» What to produce
Where the listing below has a line with "ring mcp: (1302, 685)", write out exactly that line and every line after it, stopping after the line with "ring dip: (1207, 718)".

» Data for analysis
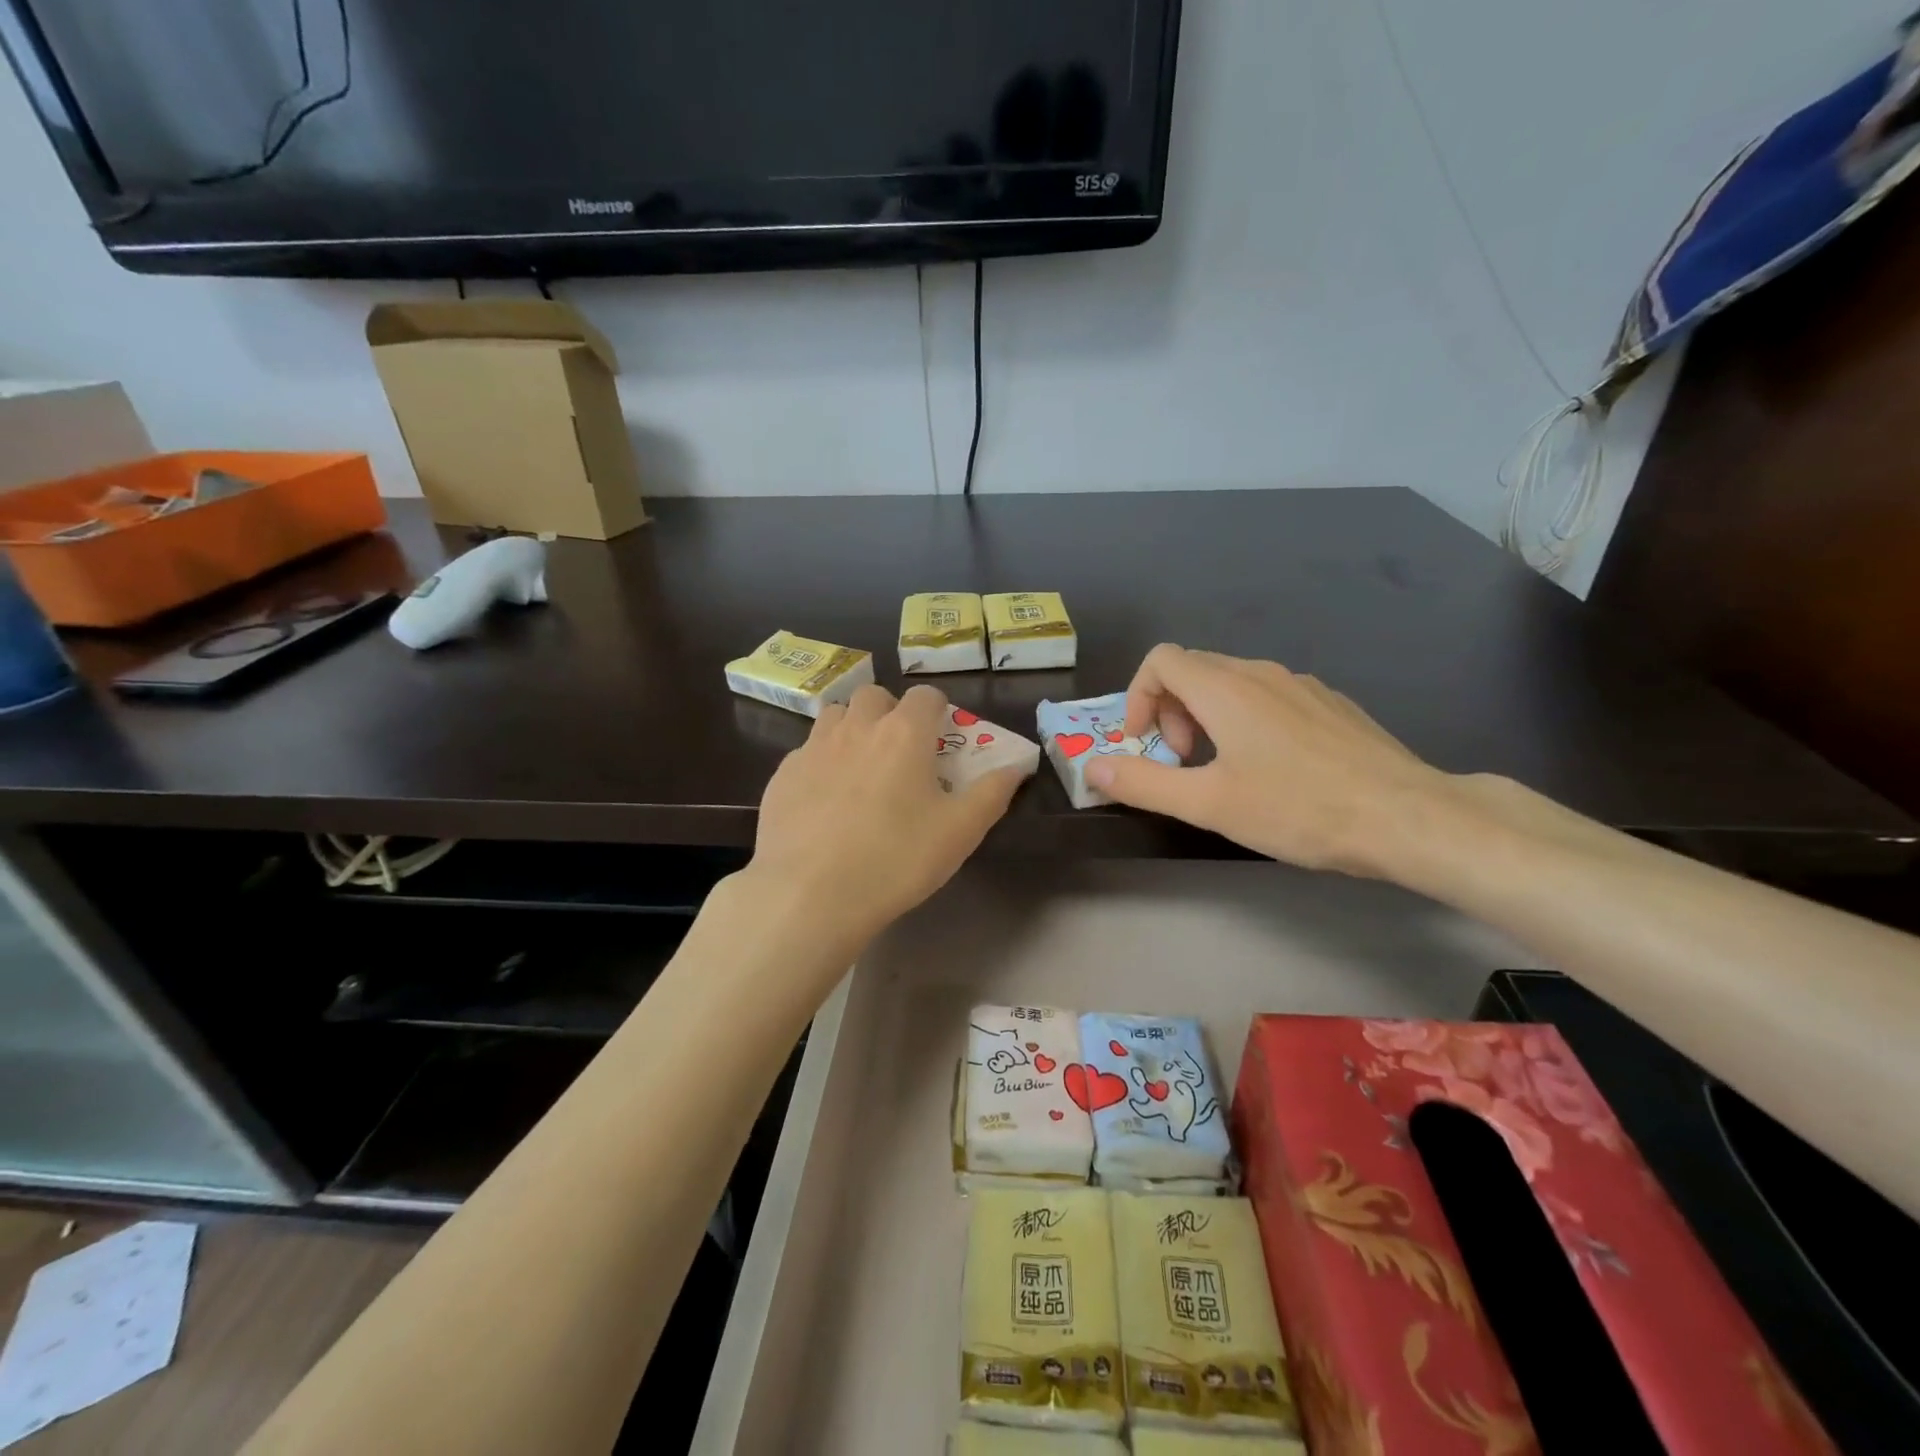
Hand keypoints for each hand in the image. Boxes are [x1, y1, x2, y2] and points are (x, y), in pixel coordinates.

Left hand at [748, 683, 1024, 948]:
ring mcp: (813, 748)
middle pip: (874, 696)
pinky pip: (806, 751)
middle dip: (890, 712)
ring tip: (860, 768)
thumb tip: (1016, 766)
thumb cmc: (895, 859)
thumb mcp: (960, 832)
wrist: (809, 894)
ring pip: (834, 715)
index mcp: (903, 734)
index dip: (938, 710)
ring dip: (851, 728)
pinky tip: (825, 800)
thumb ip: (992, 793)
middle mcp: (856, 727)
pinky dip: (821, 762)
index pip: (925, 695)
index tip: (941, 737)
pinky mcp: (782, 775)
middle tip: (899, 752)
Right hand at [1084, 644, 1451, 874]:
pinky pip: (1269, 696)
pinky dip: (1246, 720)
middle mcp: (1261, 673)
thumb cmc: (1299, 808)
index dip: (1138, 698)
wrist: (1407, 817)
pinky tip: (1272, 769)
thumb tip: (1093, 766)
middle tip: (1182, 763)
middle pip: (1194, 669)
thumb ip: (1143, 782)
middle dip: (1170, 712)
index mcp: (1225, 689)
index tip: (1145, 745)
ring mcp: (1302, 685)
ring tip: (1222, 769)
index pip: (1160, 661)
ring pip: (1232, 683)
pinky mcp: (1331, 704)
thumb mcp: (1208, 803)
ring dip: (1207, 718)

* * *

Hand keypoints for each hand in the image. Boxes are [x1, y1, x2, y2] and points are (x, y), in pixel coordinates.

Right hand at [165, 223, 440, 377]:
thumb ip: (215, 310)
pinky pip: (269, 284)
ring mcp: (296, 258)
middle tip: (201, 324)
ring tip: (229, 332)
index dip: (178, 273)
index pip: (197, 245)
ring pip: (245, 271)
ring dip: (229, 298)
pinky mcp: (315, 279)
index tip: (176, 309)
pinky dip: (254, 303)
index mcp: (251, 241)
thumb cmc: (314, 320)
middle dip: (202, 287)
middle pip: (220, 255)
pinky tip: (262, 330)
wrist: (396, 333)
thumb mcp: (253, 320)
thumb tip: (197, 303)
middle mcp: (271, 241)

» Result of the task
ring mcp: (1302, 685)
ring tip: (1222, 769)
index pip: (1160, 661)
ring pip: (1232, 683)
pinky mcp: (1331, 704)
thumb mcp: (1208, 803)
ring dip: (1207, 718)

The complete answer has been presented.